Eigentlich wollte ich ja eine Parallele zum Weihnachtsmann herstellen bei unserem neuen Zimmernachbarn, aber das fällt mir ob der offensichtlichen Abgerissenheit und Verwahrlosung deutlich schwerer und die Assoziation mit Rübezahl trifft von Kleidungsstil, Bewegungsabläufen und Statur viel direkter den Punkt. Auch wenn der „Weihnachtsmann vom Dach“, der gerade aus seinem Wald kommt auch das Potential gehabt hätte dem Björnholm gerecht zu werden. Der Björnholm, das war der neue auf unserem Zimmer, Manni und ich waren beide ein wenig unsicher, denn er redete nicht mit uns, vermutlich hatte er ernsthafte psychische Probleme. Dazu war er in einem wirklich jämmerlichen körperlichen Zustand, bekam Besuch nur von einer Sozialarbeiterin und schlief den ganzen Tag. Irgendwie war er eine Mischung aus unheimlich und Pflegefall, aber man konnte ihm ja auch nicht wirklich helfen.
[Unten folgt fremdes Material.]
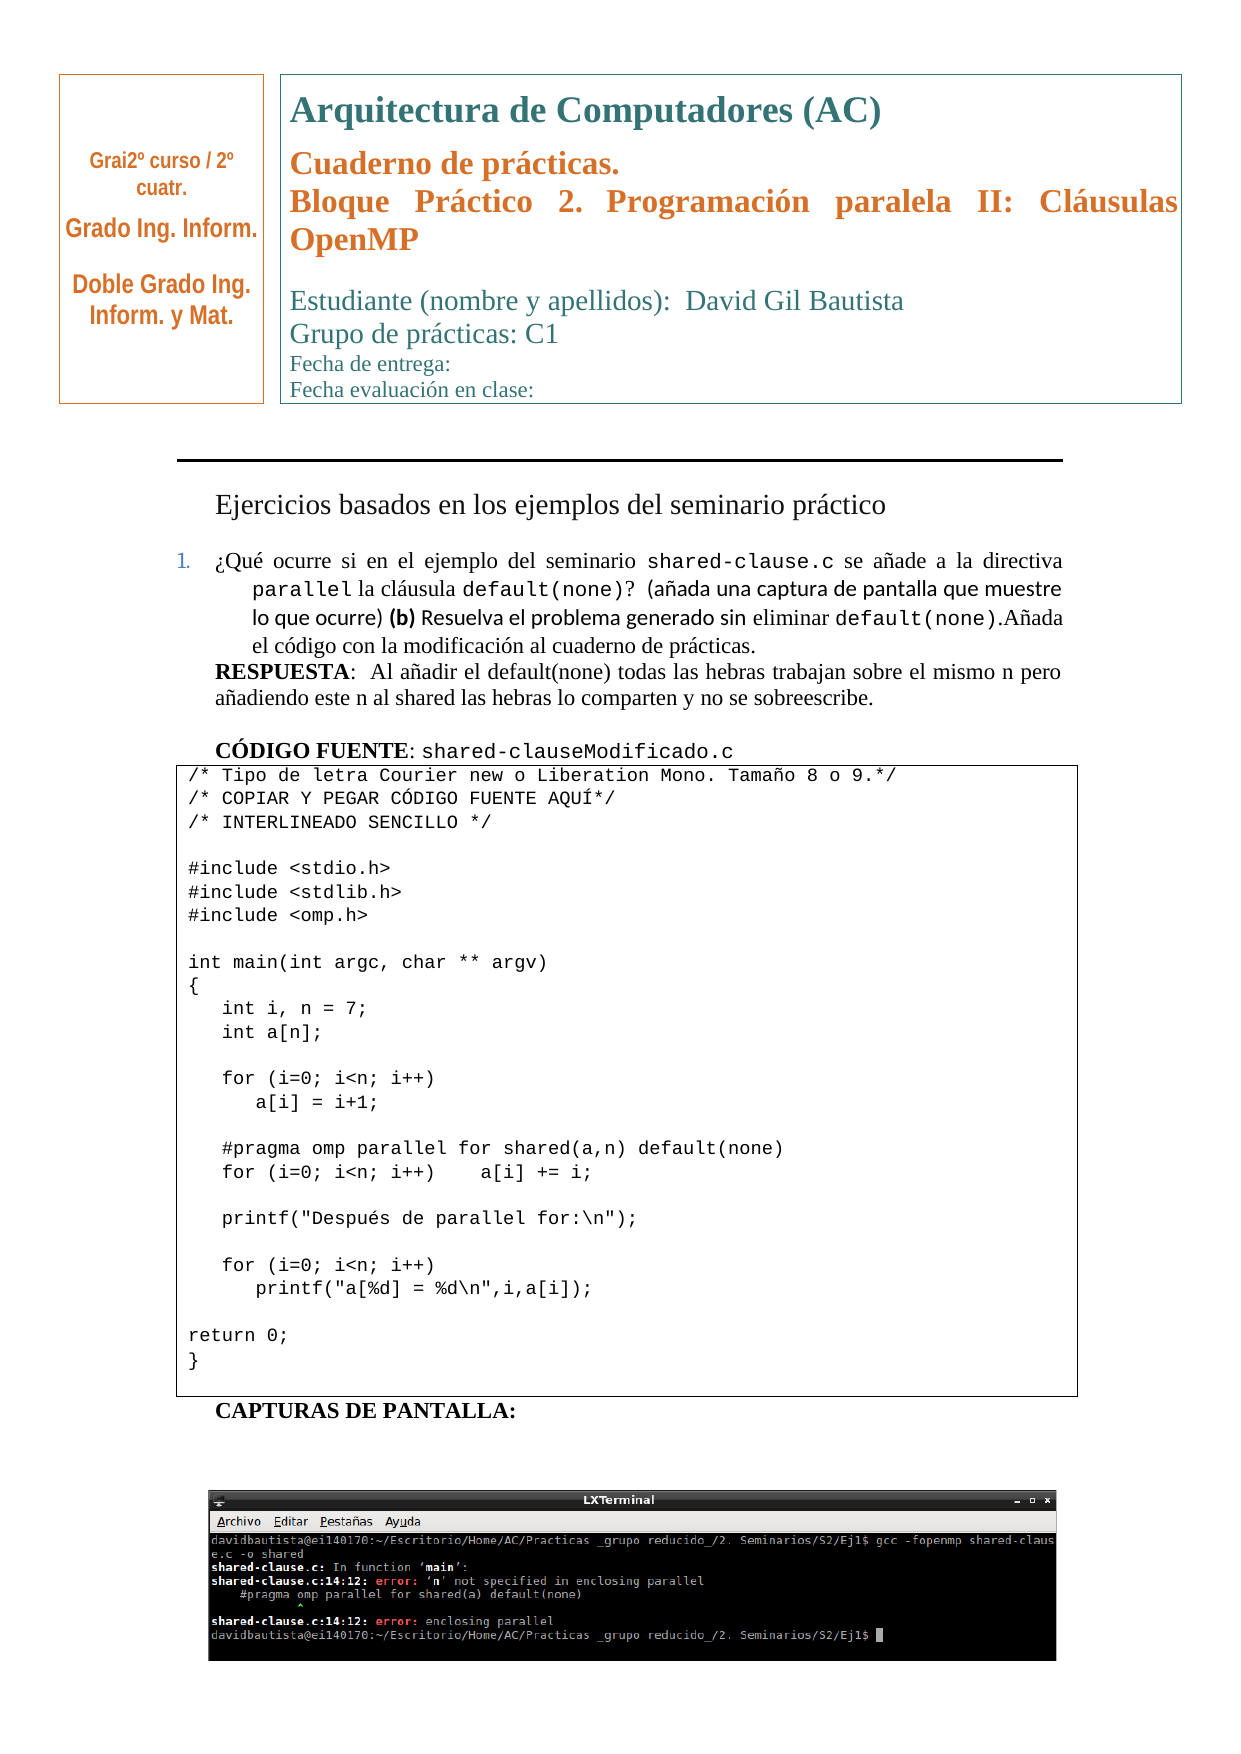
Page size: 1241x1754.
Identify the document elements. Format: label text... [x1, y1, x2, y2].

list ¿Qué ocurre si en el ejemplo del seminario shared-clause.c se añade a la directiva parallel la cláusula default(none)? (añada una captura de pantalla que muestre lo que ocurre) (b) Resuelva el problema generado sin eliminar default(none).Añada el código con la modificación al cuaderno de prácticas. [177, 547, 1063, 658]
table_header Arquitectura de Computadores (AC) Cuaderno de prácticas. Bloque Práctico 2. Programación paralela II: Cláusulas OpenMP Estudiante (nombre y apellidos): David Gil Bautista Grupo de prácticas: C1 Fecha de entrega: Fecha evaluación en clase: [281, 75, 1181, 403]
picture [208, 1490, 1057, 1661]
text RESPUESTA: Al añadir el default(none) todas las hebras trabajan sobre el mismo n pero añadiendo este n al shared las hebras lo comparten y no se sobreescribe. [215, 658, 1063, 711]
table_header /* Tipo de letra Courier new o Liberation Mono. Tamaño 8 o 9.*/ /* COPIAR Y PEGAR CÓDIGO FUENTE AQUÍ*/ /* INTERLINEADO SENCILLO */ #include <stdio.h> #include <stdlib.h> #include <omp.h> int main(int argc, char ** argv) { int i, n = 7; int a[n]; for (i=0; i<n; i++) a[i] = i+1; #pragma omp parallel for shared(a,n) default(none) for (i=0; i<n; i++) a[i] += i; printf("Después de parallel for:\n"); for (i=0; i<n; i++) printf("a[%d] = %d\n",i,a[i]); return 0; } [177, 766, 1077, 1396]
table_header [264, 74, 280, 403]
text CAPTURAS DE PANTALLA: [215, 1397, 1063, 1424]
subtitle Ejercicios basados en los ejemplos del seminario práctico [177, 487, 1063, 520]
table_header Grai2º curso / 2º cuatr. Grado Ing. Inform. Doble Grado Ing. Inform. y Mat. [60, 75, 263, 403]
text CÓDIGO FUENTE: shared-clauseModificado.c [215, 737, 1063, 765]
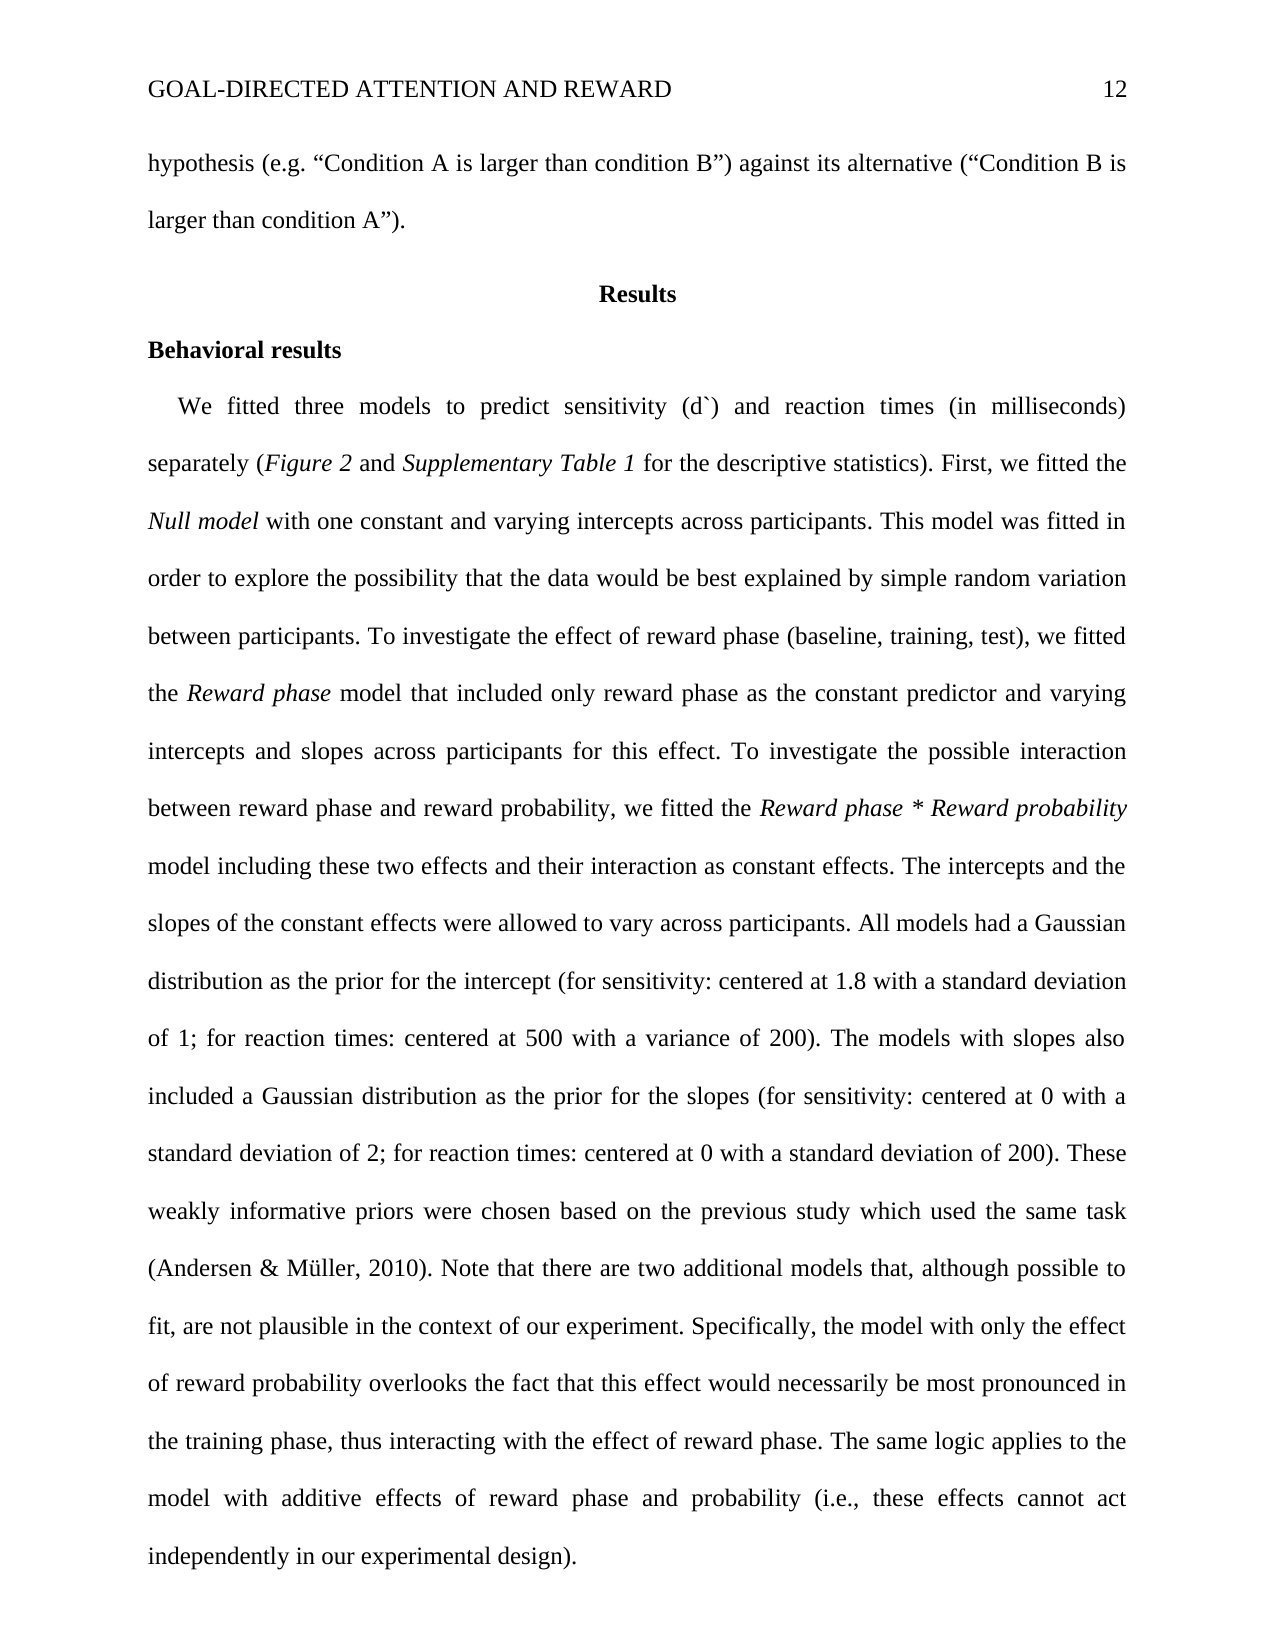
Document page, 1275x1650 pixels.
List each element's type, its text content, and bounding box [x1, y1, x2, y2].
Er tat mir irgendwie leid, als er da so niedergestreckt lag, wie ein gestutzter Riese auf den Brettern, nachdem ihn ein vorlauter junger Kerl von den Beinen geholte hatte mit irgend einem miesen Trick vermutlich, erinnern wir uns an das Märchen von David und Goliath! Ich glaube irgendwie, dass ihm übel mitgespielt wurde und er jetzt hier gelandet war, weil der Körper sich mit verabschiedet hat, nachdem die Psyche nicht beachtet wurde. Im Grunde so wie bei mir, ich weiß nicht, ich glaub ich brauch dieses Gefühl der Sonderstellung einfach, das offen damit umgehen, einen solchen Fehler begangen und bereut zu haben ist das Eine, wirklich dahinter stehen zu können, dass es Teil der eigenen Vita ist, Scheiße in Massen gestapelt zu haben ist eine ganz andere Sache, ich glaube, dass die Bewusstwerdung mir noch bevor steht und heute mit der 2. Dialyse ist dafür keine Zeit, es ist alles noch viel zu neu und frisch und auch aufregend irgendwie. Klar ein wenig Angst schwingt mit, aber die erste war ja auch schon höchst erfolgreich und das wird ja jetzt nicht großartig schlimmer werden können. Also ab dafür.